═══ Records for processing ═══

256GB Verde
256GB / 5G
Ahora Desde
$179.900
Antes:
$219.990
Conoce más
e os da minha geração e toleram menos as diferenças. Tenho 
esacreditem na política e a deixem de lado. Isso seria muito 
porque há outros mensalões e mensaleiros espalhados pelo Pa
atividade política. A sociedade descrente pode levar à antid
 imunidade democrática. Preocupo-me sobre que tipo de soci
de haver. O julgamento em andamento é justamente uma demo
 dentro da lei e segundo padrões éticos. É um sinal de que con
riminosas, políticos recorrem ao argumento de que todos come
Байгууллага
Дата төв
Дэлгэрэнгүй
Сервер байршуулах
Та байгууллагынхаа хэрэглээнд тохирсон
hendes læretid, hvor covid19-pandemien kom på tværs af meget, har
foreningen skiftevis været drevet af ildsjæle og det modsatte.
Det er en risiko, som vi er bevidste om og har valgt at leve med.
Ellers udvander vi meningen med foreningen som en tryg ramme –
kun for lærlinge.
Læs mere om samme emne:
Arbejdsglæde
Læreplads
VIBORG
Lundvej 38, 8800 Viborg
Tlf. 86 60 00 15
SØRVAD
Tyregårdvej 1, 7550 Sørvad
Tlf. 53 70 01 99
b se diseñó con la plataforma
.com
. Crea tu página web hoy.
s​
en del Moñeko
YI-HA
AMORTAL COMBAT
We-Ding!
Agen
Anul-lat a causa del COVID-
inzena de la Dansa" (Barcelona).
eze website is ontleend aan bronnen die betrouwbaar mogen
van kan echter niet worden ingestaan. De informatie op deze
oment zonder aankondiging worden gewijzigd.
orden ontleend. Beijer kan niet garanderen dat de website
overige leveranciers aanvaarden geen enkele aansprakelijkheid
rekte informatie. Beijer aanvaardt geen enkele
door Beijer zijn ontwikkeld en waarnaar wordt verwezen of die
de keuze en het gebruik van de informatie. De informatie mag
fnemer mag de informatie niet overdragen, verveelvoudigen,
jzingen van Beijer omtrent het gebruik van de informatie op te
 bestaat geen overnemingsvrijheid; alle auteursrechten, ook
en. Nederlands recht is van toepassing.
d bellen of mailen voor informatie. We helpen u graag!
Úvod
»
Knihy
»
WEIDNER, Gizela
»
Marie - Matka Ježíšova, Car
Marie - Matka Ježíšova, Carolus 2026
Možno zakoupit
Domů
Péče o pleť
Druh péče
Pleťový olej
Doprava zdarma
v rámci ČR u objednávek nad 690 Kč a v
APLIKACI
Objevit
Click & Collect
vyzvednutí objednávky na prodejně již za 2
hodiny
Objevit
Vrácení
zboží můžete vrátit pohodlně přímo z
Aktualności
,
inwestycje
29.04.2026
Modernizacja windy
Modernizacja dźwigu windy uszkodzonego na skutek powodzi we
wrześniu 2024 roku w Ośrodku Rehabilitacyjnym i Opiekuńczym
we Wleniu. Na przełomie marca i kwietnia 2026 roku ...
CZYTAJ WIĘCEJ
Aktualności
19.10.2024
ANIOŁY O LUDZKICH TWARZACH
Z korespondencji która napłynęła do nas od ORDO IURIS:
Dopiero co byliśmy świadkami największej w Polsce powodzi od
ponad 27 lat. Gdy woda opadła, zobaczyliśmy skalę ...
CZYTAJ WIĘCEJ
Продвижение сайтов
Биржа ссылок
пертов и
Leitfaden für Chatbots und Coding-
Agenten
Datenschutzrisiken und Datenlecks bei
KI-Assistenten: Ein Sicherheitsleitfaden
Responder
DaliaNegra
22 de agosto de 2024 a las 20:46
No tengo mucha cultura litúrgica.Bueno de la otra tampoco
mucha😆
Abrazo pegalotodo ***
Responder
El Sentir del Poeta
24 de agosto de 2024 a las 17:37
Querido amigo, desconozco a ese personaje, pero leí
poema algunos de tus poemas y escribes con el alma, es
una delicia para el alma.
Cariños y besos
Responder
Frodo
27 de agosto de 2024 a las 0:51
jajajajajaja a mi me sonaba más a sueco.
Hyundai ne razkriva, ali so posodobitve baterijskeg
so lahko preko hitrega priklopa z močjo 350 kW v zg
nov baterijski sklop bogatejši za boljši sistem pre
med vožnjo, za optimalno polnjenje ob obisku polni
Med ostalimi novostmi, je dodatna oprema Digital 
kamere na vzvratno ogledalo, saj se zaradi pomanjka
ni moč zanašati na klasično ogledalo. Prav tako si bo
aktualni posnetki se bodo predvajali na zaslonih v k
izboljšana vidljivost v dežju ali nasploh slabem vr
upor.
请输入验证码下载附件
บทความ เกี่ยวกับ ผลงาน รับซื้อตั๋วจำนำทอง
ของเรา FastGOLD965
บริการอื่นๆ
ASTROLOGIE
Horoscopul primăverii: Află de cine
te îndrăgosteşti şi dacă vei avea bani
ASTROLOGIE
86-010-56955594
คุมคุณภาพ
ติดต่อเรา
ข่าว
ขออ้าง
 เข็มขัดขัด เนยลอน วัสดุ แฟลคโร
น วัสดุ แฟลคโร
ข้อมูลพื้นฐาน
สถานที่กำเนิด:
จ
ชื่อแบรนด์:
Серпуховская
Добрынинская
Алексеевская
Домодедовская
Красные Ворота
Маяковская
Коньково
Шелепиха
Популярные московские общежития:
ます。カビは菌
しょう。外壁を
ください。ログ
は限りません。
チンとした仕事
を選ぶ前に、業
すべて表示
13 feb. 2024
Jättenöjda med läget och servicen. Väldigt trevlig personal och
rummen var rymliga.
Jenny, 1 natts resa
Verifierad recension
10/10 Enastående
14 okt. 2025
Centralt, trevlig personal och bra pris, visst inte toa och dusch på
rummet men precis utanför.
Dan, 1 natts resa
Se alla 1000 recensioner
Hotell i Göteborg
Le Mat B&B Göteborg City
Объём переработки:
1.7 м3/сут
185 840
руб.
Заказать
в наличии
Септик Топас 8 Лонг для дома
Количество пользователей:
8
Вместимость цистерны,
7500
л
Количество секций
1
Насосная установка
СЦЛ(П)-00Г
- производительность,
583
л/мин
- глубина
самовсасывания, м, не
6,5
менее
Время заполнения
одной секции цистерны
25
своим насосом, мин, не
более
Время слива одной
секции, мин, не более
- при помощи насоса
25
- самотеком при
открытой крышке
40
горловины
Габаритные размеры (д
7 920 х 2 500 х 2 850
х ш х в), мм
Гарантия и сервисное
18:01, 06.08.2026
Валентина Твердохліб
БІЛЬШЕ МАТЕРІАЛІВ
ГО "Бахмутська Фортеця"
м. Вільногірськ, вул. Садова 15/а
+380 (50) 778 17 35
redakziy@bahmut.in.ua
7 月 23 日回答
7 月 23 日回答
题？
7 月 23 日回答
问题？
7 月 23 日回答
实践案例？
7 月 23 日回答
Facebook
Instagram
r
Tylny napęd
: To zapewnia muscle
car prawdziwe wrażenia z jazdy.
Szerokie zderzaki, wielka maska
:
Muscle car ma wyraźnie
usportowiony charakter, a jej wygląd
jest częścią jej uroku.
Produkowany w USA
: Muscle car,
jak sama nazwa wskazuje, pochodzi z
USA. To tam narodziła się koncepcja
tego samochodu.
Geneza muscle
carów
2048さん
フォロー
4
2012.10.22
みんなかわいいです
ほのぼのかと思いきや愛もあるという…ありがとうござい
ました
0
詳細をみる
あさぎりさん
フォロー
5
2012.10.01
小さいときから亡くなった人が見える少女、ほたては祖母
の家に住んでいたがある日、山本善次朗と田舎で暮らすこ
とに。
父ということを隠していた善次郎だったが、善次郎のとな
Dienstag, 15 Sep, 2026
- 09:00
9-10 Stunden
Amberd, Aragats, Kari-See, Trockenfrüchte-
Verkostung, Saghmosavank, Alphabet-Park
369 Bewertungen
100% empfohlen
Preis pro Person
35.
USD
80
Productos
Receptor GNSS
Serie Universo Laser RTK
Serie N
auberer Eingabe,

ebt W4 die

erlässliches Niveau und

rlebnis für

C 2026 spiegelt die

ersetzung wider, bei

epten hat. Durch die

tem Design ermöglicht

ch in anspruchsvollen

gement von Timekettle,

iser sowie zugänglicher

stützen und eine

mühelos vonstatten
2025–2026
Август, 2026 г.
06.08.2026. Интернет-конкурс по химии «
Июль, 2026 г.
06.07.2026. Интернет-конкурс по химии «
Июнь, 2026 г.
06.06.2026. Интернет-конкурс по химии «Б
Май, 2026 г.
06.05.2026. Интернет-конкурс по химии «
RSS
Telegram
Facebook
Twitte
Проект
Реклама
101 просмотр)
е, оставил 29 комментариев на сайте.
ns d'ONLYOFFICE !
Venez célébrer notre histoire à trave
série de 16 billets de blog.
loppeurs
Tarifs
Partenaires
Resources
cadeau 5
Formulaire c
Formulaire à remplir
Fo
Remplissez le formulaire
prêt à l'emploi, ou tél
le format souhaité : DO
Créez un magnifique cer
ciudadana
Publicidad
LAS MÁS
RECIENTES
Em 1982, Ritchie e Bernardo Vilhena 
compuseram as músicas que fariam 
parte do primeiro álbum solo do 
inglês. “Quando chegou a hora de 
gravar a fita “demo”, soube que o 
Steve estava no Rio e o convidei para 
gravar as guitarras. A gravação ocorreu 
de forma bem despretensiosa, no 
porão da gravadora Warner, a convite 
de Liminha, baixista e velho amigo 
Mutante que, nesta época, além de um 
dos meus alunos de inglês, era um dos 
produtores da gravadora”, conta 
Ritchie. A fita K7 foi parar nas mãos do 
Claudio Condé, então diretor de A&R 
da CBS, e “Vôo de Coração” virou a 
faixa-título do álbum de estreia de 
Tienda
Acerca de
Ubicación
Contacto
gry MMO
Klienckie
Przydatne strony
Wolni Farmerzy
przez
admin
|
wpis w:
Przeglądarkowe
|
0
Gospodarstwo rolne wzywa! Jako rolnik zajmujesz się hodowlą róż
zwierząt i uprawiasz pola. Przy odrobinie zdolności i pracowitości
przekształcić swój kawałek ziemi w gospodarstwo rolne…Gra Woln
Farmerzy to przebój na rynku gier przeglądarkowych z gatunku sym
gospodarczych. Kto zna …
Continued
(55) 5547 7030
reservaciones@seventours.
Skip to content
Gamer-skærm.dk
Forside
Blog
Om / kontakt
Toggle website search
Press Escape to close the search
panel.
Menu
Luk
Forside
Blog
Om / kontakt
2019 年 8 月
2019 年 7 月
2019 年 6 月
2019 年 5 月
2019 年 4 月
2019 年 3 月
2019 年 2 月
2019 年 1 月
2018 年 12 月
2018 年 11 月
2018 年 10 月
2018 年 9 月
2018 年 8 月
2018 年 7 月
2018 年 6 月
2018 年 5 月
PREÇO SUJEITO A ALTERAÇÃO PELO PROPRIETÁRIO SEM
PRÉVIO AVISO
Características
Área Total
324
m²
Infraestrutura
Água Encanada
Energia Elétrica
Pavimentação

═══

**What you have to do**: Copy the rows above word for word, from the first line through the line containing "Сервер байршуулах".

**Your response**:
256GB Verde
256GB / 5G
Ahora Desde
$179.900
Antes:
$219.990
Conoce más
e os da minha geração e toleram menos as diferenças. Tenho 
esacreditem na política e a deixem de lado. Isso seria muito 
porque há outros mensalões e mensaleiros espalhados pelo Pa
atividade política. A sociedade descrente pode levar à antid
 imunidade democrática. Preocupo-me sobre que tipo de soci
de haver. O julgamento em andamento é justamente uma demo
 dentro da lei e segundo padrões éticos. É um sinal de que con
riminosas, políticos recorrem ao argumento de que todos come
Байгууллага
Дата төв
Дэлгэрэнгүй
Сервер байршуулах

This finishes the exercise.